La garza sin sombras
Apego de lo nosotros Jerusalén celeste Comunión
Apego de lo nosotros
Para Guadalupe
Di, di tú: para qué tantos amaneceres. Qué año es, era. Te previne: podría aparecer una pera de agua en el albaricoquero cargado de frutos, hacerse escarlata la savia del rosal; sonreías. Y ahora reímos, rompemos a reír a carcajadas, blusón de lino, faja sepia con un emblema geométrico, también te previne: y ves, un arpa en el peral del patio, ¿arpa? Tres años que no llueve y debajo del albaricoquero hiede a humedad: a gusaneras fortísimas que devoran cuanto cae, devorarían la propia lluvia si cayera. Si cayera, recordaríamos aquel tren de vida metódico que tanto nos gustaba: mojar las galletas de anís en el café retinto (yo te enseñé a decir, café retinto y carretero; sonreías): mojar. Qué seres tranquilos. Y toda tu admiración volcada en aquella frase que nos resumía: “es que sabemos administrarnos bien.” No digas que no te previne, había tantas señales: el varaseto que apareció roto inexplicablemente el peldaño que faltó de pronto a la escalera de coger los frutos ¿del peral, del albaricoquero? Cómo: yo lo supe, yo lo supe. Mira, dormías aún y me quedé de pronto (tan temprano) en la arista en altas celosías en la revuelta de un arco hacia arriba, quizás aún dormitas: dos lustros, o dos décadas, ¿pasaron? Qué hubo. Qué del segundo movimiento andante sostenuto, ¿recuerdas que por aquella época descubrimos los poemas del amado Sugawara No Michizane, amantísima? Amantísima, del arpa desciendas, de los instrumentos de cuerda desciendan tus dedos numerosísimos que me toquen al hombro, que me prevengan: la mesa, está servida. El plato de cerámica granadina con las galletas de anís y frente por frente los dos tazones de café tinto. Servida la mesa e imitábamos como si hubiera un mayordomo yo fui tu mayordomo y mayordoma (“la mesa está servida, Señora”), ¿te acuerdas?
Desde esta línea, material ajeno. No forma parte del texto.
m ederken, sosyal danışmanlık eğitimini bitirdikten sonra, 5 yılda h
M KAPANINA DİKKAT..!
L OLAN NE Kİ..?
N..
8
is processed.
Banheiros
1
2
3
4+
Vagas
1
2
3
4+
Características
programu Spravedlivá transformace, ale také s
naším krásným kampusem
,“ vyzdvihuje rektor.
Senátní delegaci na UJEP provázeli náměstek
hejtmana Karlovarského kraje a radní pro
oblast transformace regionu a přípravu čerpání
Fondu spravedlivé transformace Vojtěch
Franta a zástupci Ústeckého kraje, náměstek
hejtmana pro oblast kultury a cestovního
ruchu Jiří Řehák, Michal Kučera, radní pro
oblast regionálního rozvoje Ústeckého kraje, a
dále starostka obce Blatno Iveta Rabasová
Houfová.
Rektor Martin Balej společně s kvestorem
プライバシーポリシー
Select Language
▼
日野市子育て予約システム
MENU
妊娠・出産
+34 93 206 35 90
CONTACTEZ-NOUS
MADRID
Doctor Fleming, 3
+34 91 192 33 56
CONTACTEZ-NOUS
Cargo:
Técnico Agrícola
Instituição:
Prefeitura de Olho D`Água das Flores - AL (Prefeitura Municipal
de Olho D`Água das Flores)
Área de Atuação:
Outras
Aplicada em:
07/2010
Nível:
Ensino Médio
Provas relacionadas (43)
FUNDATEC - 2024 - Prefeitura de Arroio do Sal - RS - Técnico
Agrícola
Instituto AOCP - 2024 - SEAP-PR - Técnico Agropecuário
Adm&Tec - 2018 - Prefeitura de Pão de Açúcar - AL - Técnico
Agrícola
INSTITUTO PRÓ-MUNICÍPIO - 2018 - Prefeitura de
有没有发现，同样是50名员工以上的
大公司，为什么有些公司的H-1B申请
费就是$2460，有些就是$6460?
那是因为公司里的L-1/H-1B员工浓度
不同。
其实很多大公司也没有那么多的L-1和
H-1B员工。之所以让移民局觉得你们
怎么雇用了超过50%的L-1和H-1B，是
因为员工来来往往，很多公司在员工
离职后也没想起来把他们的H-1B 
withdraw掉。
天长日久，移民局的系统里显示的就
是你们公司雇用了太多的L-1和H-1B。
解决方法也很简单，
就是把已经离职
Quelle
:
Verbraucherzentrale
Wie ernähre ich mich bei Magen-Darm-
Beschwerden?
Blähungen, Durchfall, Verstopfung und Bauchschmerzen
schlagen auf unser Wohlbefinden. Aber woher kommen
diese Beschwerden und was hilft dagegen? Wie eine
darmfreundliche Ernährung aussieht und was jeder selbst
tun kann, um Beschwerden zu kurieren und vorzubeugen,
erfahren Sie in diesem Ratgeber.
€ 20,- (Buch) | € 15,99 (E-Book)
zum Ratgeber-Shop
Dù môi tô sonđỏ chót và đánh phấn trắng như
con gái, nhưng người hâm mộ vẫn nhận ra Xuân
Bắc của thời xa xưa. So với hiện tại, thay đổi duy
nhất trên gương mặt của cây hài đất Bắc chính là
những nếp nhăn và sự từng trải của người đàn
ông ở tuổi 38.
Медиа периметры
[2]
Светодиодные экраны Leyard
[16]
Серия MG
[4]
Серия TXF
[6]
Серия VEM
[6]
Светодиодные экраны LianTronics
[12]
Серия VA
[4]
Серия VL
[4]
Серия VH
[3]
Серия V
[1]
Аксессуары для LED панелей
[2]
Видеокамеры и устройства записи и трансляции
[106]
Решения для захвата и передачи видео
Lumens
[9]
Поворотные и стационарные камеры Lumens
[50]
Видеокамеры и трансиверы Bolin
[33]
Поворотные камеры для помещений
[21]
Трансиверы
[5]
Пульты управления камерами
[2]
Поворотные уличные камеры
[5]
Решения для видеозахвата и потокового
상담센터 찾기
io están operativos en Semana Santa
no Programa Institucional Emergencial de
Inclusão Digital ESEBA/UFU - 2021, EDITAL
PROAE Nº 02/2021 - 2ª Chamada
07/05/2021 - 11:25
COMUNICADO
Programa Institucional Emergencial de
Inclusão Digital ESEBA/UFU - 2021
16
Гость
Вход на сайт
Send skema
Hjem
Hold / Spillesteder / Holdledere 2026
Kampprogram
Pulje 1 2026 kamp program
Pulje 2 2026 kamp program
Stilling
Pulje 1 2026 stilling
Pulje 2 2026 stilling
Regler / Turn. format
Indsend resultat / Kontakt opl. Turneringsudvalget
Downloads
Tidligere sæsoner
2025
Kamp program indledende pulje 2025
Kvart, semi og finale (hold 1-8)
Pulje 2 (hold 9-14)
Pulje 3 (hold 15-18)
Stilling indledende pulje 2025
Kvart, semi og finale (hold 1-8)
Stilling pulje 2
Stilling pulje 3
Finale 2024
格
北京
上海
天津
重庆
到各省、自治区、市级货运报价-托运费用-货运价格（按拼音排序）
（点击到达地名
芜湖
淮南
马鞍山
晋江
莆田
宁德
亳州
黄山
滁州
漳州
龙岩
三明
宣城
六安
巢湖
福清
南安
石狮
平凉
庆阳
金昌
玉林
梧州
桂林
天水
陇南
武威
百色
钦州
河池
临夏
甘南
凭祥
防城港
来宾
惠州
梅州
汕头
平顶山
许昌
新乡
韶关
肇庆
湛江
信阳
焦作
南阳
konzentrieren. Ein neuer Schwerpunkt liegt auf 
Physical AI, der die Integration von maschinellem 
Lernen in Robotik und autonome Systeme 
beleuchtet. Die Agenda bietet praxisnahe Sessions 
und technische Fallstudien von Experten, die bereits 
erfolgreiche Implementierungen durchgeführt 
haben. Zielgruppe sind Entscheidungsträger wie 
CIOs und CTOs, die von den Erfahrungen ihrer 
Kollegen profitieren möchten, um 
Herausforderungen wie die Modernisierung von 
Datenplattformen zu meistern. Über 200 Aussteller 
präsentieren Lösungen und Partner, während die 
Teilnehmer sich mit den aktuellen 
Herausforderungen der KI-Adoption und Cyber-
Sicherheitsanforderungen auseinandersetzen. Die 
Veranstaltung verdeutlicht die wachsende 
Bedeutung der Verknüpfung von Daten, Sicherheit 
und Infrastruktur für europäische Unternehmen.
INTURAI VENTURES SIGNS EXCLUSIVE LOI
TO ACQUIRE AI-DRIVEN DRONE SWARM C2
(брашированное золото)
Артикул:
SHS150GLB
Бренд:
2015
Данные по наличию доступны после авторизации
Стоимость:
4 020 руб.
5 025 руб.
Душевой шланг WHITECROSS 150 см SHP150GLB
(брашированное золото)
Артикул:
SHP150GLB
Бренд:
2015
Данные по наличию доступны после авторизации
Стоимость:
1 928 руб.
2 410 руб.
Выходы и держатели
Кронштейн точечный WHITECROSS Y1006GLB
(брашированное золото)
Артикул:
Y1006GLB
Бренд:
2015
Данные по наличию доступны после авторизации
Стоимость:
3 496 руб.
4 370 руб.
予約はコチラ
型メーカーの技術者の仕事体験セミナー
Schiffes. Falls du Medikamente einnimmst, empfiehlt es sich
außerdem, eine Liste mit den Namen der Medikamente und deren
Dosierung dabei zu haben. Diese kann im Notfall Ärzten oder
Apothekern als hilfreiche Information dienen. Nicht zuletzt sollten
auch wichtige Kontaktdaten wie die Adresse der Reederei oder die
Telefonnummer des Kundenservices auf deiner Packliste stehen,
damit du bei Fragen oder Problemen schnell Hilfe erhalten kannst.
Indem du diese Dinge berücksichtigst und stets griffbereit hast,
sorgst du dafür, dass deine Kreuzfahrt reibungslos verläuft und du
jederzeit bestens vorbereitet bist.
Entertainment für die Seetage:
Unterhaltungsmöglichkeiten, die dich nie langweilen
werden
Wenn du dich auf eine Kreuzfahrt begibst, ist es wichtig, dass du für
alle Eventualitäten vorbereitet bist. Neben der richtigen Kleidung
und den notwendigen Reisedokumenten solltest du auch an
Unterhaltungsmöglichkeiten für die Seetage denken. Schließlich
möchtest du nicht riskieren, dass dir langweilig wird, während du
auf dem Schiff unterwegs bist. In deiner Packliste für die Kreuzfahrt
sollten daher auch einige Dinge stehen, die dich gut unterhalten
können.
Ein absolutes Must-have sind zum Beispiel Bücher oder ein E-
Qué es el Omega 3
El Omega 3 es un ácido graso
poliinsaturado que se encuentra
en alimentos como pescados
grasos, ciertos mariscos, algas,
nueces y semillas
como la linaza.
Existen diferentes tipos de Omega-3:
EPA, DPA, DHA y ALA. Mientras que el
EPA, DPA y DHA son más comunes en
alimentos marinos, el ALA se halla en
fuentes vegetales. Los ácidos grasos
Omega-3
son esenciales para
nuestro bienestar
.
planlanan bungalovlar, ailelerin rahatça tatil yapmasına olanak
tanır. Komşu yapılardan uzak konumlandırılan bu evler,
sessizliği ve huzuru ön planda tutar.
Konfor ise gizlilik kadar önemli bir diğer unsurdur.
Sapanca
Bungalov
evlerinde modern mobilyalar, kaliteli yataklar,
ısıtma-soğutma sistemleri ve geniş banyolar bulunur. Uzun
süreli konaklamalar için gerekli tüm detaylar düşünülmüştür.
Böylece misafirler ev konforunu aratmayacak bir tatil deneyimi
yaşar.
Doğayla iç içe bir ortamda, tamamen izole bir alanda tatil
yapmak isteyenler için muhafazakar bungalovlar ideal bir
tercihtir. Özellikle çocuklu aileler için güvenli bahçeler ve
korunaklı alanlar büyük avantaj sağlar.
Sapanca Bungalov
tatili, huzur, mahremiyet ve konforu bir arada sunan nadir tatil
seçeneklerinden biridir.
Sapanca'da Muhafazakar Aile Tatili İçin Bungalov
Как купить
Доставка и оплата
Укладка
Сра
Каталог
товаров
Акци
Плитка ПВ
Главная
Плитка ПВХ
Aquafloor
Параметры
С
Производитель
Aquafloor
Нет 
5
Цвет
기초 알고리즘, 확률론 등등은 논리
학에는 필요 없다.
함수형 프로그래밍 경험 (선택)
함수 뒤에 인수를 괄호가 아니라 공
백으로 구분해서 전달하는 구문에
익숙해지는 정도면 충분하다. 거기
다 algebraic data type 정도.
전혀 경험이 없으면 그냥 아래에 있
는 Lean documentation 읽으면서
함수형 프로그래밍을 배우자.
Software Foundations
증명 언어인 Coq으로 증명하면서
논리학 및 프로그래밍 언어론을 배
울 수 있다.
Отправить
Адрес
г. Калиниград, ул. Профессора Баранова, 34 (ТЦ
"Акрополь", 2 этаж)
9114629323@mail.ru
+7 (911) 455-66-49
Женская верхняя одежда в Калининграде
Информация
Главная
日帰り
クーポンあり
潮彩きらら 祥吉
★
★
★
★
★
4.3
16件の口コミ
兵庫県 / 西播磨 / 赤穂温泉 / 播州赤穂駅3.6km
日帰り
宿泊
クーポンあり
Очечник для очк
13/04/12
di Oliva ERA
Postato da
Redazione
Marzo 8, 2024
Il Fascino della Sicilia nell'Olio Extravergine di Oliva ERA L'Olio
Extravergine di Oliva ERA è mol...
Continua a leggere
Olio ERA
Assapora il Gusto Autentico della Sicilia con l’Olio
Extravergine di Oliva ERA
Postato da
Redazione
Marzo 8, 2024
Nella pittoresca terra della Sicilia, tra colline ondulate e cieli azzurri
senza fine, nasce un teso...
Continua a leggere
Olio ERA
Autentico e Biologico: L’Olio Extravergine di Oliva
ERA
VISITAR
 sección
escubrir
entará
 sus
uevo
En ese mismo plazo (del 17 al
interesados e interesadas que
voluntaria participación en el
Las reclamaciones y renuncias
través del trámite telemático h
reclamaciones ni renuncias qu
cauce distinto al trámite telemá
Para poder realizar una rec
Qué miedo le cogimos al plato cómo pudo resbalársete de la mano el plato el número siete la luz crecer de la luna al entrar por el enrejado de la ventana, irisar bajo la campana de cristal las flores del albaricoquero las flores del peral, flor de tul flor de cera toda esta habitación esta mesa servida.
Jerusalén celeste
La mariposa blanca rozó mis prados, un domingo: prados en que estoy implicado, llenos de amargón. A la derecha la laguna que aún me convoca y yo me niego; he de vivir: engordar y reír, enrojecer como un burgomaestre cachetudo, Hals. Qué vi a la izquierda: tráfico. La automotriz irrealidad de las ciudades, yo por mí me cambié y vi plumones: qué felices que fuimos cuando descubrí el domingo de los amargones y cocinaste al aire libre un pernil grande que tenía la forma de un huso, lo adornaste a base de clavo y maíz, papas hermosas de Idaho; jugaron al salto de la suiza nuestras hijas: eran dos las mariposas celestiales y si fueran tres hubiera dado igual que fueran cuatro, trenzas y cabellos al caracolillo hilvanados de azul y amarillo en toda la brotación de mis prados: a la comba, nuestras hijas subieron altísimamente a nuestra primera gran convocatoria que fue en el cielo, amada: de la cintura te agarré y me provocó subir contigo al árbol de cuatro troncos añosos, no hubo manera: qué lindo, fracasamos. Reíste de la cintura para abajo y me dejé llevar por tus anchas pasarelas japonesas, tu viejo puente español de argamasa y piedra, nos picó una hormiga: sonreímos; la hinchazón y aquel timbre a músicas lejanas nos amedrentó como si hubieran caminado las niñas sobre las aguas de la laguna a la derecha y por la izquierda de pronto hubiera rezongado el destructor de la ciudad tachonada.
Comunión
He de entrar en las trojes: he de ver el incendio. Un pan de agua cocinaré en esas trojes, una pizca de sal apagará el incendio. La línea viva, la vi. No vaciló la llama: aire. En los trigales. Mi hermano, por fin lo tomaré del brazo al salir de las trojes: en el umbral de los trigales. Vino del incendio, vino conmigo. La ampolla en los callos rezuma a benjuí a hermosas naftas rosáceas como llamaradas en el iris de mi hermano. Ambos, de pana y corbata. Los dos con buenas botas de tafilete y buenos cinturones de cuero. Los dos, con ojales. Hemos salido de las trojes, mi hermano: y tal parece esta vejez que acabáramos de entrar. Tan barbados. En nombre de estas barbas la encarnación del agua.